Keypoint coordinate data
=== Begin Enclosure ===
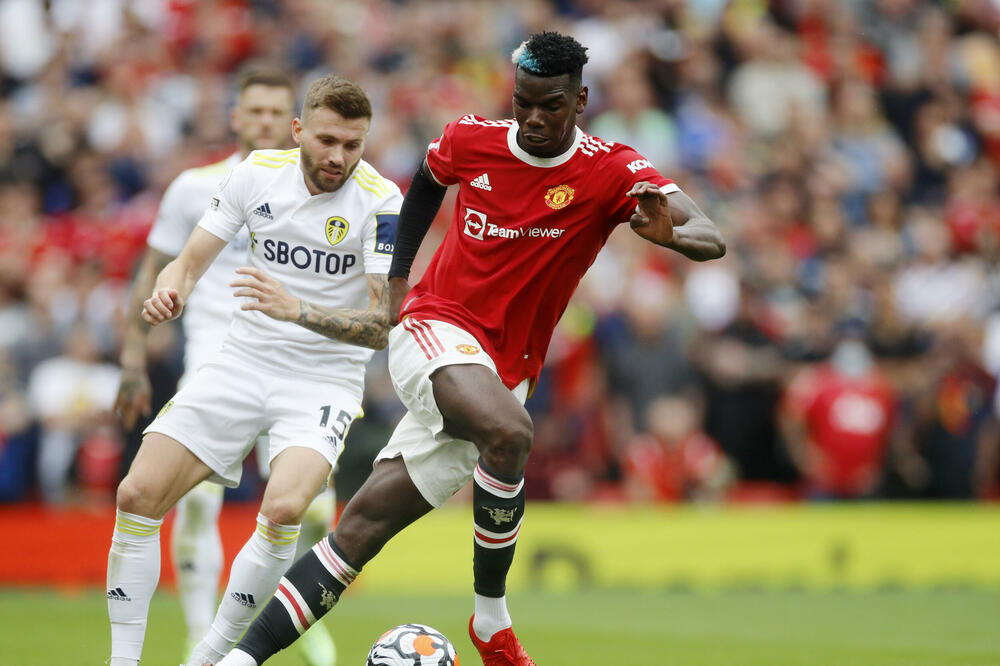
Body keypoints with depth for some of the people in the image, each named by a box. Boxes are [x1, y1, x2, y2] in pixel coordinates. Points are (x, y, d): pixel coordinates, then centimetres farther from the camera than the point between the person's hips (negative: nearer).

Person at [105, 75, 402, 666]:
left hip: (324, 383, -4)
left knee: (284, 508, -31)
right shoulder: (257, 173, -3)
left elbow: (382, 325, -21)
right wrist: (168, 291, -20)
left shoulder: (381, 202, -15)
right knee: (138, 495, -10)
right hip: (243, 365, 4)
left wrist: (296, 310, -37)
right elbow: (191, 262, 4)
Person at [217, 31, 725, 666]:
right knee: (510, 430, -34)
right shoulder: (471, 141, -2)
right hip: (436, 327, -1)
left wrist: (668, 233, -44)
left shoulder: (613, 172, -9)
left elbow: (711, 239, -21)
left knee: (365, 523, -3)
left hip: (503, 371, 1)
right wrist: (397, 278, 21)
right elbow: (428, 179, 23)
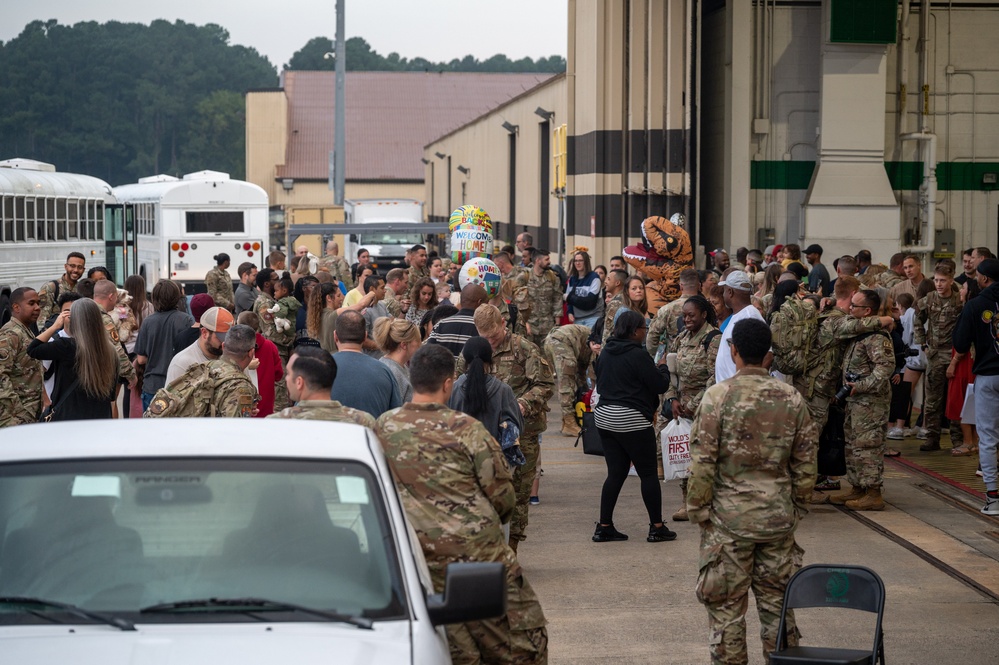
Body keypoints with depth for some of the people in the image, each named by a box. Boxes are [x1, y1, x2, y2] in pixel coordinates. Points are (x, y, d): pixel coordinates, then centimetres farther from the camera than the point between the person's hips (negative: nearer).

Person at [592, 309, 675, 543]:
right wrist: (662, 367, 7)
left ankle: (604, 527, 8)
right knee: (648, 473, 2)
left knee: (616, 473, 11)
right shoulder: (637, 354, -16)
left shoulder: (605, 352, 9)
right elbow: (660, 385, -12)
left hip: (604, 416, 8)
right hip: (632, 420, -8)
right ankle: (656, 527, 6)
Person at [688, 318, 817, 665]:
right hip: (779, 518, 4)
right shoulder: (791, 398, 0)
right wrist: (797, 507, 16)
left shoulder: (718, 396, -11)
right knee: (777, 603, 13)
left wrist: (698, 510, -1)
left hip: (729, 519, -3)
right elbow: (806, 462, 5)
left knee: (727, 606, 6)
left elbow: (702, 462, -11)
=== End Enclosure ===
=== Begin Enclosure ===
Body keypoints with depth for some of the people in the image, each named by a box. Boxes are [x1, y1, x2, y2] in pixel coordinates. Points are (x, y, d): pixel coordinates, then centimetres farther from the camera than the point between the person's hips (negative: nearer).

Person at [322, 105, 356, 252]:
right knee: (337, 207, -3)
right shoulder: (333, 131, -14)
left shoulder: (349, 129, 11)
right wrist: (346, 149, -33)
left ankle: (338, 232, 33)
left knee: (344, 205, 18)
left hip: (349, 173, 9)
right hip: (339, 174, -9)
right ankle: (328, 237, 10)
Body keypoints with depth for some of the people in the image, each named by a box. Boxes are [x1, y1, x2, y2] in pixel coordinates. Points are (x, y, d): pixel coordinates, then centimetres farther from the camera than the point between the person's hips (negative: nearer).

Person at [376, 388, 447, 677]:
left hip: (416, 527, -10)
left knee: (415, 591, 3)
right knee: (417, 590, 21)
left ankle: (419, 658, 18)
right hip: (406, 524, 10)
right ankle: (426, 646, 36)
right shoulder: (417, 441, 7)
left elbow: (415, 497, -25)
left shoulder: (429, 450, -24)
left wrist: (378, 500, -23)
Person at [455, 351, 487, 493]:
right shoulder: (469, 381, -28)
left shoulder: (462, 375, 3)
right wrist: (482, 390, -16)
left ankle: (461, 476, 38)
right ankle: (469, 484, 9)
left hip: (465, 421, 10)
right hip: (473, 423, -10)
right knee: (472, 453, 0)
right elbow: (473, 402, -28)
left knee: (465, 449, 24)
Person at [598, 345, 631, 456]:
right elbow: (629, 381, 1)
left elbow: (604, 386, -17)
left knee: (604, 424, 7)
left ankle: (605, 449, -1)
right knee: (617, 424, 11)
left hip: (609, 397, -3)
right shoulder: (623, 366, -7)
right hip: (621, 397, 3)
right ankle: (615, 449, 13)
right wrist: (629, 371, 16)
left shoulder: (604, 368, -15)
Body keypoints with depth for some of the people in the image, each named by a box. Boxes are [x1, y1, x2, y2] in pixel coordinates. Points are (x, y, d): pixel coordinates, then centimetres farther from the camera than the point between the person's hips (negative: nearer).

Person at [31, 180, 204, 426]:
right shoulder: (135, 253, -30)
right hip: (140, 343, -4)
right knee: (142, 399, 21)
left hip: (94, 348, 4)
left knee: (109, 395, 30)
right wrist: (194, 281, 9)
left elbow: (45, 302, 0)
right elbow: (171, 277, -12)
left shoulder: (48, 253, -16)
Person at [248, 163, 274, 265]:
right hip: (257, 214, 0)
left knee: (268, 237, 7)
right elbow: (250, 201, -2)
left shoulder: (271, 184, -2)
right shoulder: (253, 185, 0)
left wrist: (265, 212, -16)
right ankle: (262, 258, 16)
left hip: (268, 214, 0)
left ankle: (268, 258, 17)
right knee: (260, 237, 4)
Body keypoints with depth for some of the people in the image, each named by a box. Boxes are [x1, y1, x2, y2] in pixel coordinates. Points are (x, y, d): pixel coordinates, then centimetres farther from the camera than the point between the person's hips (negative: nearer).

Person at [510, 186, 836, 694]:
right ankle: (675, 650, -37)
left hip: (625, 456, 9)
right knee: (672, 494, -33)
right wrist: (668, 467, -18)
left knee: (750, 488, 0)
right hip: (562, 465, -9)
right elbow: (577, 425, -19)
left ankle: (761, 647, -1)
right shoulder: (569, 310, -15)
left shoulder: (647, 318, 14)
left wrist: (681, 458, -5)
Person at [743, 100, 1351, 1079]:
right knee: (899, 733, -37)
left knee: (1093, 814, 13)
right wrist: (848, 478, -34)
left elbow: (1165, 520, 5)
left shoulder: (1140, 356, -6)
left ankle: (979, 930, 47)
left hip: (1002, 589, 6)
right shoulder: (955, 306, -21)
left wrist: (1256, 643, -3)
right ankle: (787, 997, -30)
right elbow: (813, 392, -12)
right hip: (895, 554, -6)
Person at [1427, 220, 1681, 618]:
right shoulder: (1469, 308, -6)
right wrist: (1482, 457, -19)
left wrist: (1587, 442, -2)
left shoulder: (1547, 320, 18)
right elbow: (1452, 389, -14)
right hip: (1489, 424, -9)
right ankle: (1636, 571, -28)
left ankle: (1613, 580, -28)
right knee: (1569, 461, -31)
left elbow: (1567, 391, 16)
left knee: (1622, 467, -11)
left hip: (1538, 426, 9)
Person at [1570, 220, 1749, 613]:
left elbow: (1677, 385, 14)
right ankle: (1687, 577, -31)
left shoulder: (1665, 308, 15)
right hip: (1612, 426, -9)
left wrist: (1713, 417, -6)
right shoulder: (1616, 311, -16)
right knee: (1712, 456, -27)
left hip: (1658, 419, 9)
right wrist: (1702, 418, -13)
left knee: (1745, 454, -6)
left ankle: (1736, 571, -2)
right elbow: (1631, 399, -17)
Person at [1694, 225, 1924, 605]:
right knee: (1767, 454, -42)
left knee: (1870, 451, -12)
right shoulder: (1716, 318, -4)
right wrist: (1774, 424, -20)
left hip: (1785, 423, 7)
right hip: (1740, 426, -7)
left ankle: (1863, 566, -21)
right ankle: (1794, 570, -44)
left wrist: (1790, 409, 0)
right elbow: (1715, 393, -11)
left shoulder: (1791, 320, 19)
=== End Enclosure ===
Assigned task
Give back exactly the lines above starting at the line where "right hip: (1612, 426, -9)" appears and ending at the line where "left shoulder: (1791, 320, 19)" appears, both included, with no other lines.

Exercise result
right hip: (1612, 426, -9)
left wrist: (1713, 417, -6)
right shoulder: (1616, 311, -16)
right knee: (1712, 456, -27)
left hip: (1658, 419, 9)
right wrist: (1702, 418, -13)
left knee: (1745, 454, -6)
left ankle: (1736, 571, -2)
right elbow: (1631, 399, -17)
Person at [1694, 225, 1924, 605]:
right knee: (1767, 454, -42)
left knee: (1870, 451, -12)
right shoulder: (1716, 318, -4)
right wrist: (1774, 424, -20)
left hip: (1785, 423, 7)
right hip: (1740, 426, -7)
left ankle: (1863, 566, -21)
right ankle: (1794, 570, -44)
left wrist: (1790, 409, 0)
right elbow: (1715, 393, -11)
left shoulder: (1791, 320, 19)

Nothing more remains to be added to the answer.